YOUR OBJECTIVE – Repeat the records below exactly.

RECORDS TO PROCESS –
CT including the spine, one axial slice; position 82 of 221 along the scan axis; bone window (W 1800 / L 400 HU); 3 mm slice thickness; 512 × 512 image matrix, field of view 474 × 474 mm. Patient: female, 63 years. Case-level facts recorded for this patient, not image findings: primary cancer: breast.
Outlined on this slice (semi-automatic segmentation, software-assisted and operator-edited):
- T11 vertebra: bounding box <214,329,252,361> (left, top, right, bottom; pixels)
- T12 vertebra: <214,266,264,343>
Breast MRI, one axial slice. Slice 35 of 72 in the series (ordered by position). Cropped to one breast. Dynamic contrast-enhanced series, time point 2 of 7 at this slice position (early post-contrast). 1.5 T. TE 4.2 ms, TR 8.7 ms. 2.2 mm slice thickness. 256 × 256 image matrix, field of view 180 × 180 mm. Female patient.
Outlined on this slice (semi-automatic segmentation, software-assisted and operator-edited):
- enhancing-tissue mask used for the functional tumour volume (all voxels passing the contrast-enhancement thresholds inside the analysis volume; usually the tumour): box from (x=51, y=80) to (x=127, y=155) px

TASK RESULT –
CT including the spine, one axial slice; position 82 of 221 along the scan axis; bone window (W 1800 / L 400 HU); 3 mm slice thickness; 512 × 512 image matrix, field of view 474 × 474 mm. Patient: female, 63 years. Case-level facts recorded for this patient, not image findings: primary cancer: breast.
Outlined on this slice (semi-automatic segmentation, software-assisted and operator-edited):
- T11 vertebra: bounding box <214,329,252,361> (left, top, right, bottom; pixels)
- T12 vertebra: <214,266,264,343>
Breast MRI, one axial slice. Slice 35 of 72 in the series (ordered by position). Cropped to one breast. Dynamic contrast-enhanced series, time point 2 of 7 at this slice position (early post-contrast). 1.5 T. TE 4.2 ms, TR 8.7 ms. 2.2 mm slice thickness. 256 × 256 image matrix, field of view 180 × 180 mm. Female patient.
Outlined on this slice (semi-automatic segmentation, software-assisted and operator-edited):
- enhancing-tissue mask used for the functional tumour volume (all voxels passing the contrast-enhancement thresholds inside the analysis volume; usually the tumour): box from (x=51, y=80) to (x=127, y=155) px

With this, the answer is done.